On May 8th, we released a discussing comments we received in response to a request for information and outlining options policymakers and market participants should consider to help student borrowers manage their debt.
While a college degree can be a key to the American dream, for many Americans, unmanageable student debt has turned into a nightmare. There appears to be growing consensus that unmanageable debt burdens are not just a problem for individual borrowers but for all of us.
While many in Washington are focused on what loans look like for future borrowers, there may be a domino effect on the broader economy if we ignore borrowers currently stuck with high student loan payments.
Since the Consumer Financial Protection Bureau highlighted a year ago that student debt had surpassed the $1 trillion threshold, others have warned about the impact on the broader economy. Last year, the Treasury Department’s Office of Financial Research described how student debt might impact demand for mortgage credit. The Federal Reserve Board’s open market committee discussed whether student debt is impacting household spending. And just a few weeks ago, the Financial Stability Oversight Council discussion of student debt in its annual report added to the chorus.
In February, we asked the public to tell us about potential policy options to tackle the problem of unmanageable student debt — particularly private student loans, a market that boomed in the years leading to the financial crisis. We received more than 28,000 submissions from experts and individuals. We heard that high student debt levels might impact everything from homeownership to health care.
First, we heard that unmanageable student debt impacts homeownership and household formation. The National Association of Home Builders wrote to the CFPB about the relatively low share of first-time home buyers in the market compared with historical levels, and that student debt can “impair the ability of recent college graduates to qualify for a loan.” When monthly student loan payments are a high portion of income, applicants may be less qualified candidates for a mortgage.
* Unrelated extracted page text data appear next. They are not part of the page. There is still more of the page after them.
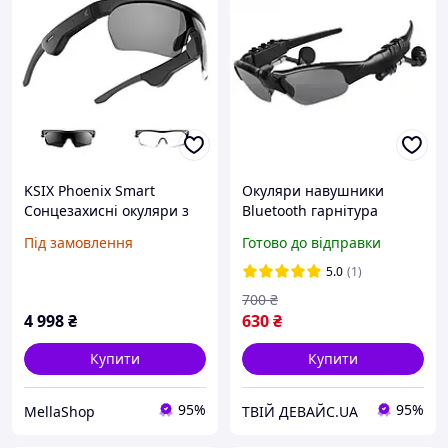
KSIX Phoenix Smart
Окуляри навушники
Сонцезахисні окуляри з
Bluetooth гарнітура
бездротовими
Сонцезахисні Спортивні
Під замовлення
Готово до відправки
навушниками
велоокуляри з
Водонепроникний.6.5 h
навушниками
5.0
(1)
автономність приватний
700
₴
звук Спортивні
4 998
₴
630
₴
Купити
Купити
95%
95%
MellaShop
ТВІЙ ДЕВАЙС.UA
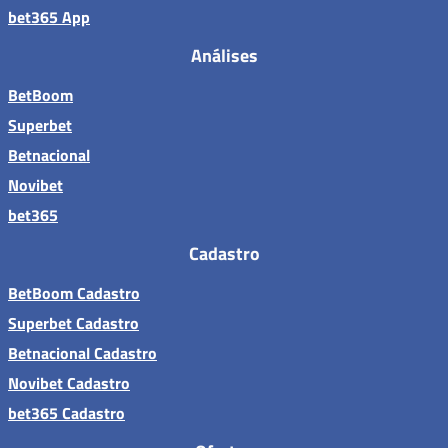
bet365 App
Análises
BetBoom
Superbet
Betnacional
Novibet
bet365
Cadastro
BetBoom Cadastro
Superbet Cadastro
Betnacional Cadastro
Novibet Cadastro
bet365 Cadastro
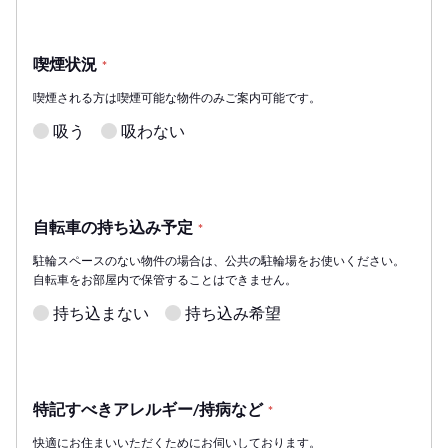
喫煙状況
*
喫煙される方は喫煙可能な物件のみご案内可能です。
吸う
吸わない
自転車の持ち込み予定
*
駐輪スペースのない物件の場合は、公共の駐輪場をお使いください。
自転車をお部屋内で保管することはできません。
持ち込まない
持ち込み希望
特記すべきアレルギー/持病など
*
快適にお住まいいただくためにお伺いしております。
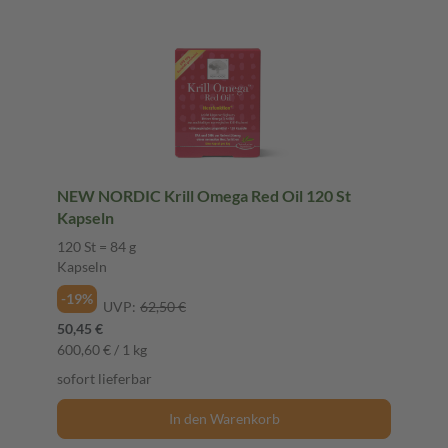
NEW NORDIC Krill Omega Red Oil 120 St
Kapseln
120 St = 84 g
Kapseln
-19%
UVP:
62,50 €
50,45 €
600,60 € / 1 kg
sofort lieferbar
In den Warenkorb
The National Association of Realtors wrote in its submission that first-time home buyers typically rely heavily on savings to fund down payments. When young workers are putting big chunks of their income toward student loan payments, they’re less able to stash extra cash for that first down payment.
Other submissions cited research that showed three-quarters of the overall shortfall in household formation can be attributed to reductions among younger adults ages 18 to 34. In 2011, 2 million more Americans in this age group lived with their parents than in 2007. Moody’s Analytics estimates that each new household formed leads to $145,000 of economic impact.
If student debt is holding back just a third of those 2 million young Americans from living on their own, that adds up to a $100 billion loss or delay in economic activity.
Second, student debt diminishes entrepreneurship and small-business growth. In submissions by coalitions of small businesses and start-ups, they cited a number of factors about the threats from student debt. For many young entrepreneurs, it’s critical to invest capital to develop ideas, market products and hire employees. High student debt burdens require these individuals to take more cash out of their business so they can make monthly student loan payments. Others note that unmanageable student debt limits their ability to access small-business credit; some report being denied a small-business loan because of student loan debt.
Third, student debt is a risk to retirement security. In its submission, AARP raised concerns about families headed by an American ages 50-64, noting that “increasing debt threatens their ability to save for retirement or accumulate other assets, and may end up requiring them to delay retirement.” Student debt also can delay participation in employer-sponsored retirement plans, leading to less growth in critical early years of a career.
But it’s not just an economic issue. The American Medical Association wrote that high debt burdens can impact the career choice of new doctors, leading some to abandon caring for the elderly or children for more lucrative specialties. Aspiring primary-care doctors with heavy debt burdens may be less able to secure a mortgage or a loan to start a new practice. This can have a particularly acute impact on rural America, where rental housing is limited and solo practitioners are a key part of the health care system.
Classroom teachers submitted letters detailing the impact of private student loans, which usually don’t offer forgiveness programs and income-based repayment options. One school district official noted that programs to make student debt more manageable could lead to higher retention of quality teachers.
Although there are signs that housing is recovering, we cannot forget that all of us were impacted by the recent meltdown — whether we personally took on a subprime mortgage or not. While student debt may not pose the same sort of systemic risk to the financial system, it could be a drag on the recovery if borrowers can’t afford their payments.
As we figure out solutions to foster affordable student loans, it would be a mistake to ignore these warning signs. We should address not only the next generation of students but also those struggling with debt today.
Rohit Chopra is the student loan ombudsman for the Consumer Financial Protection Bureau.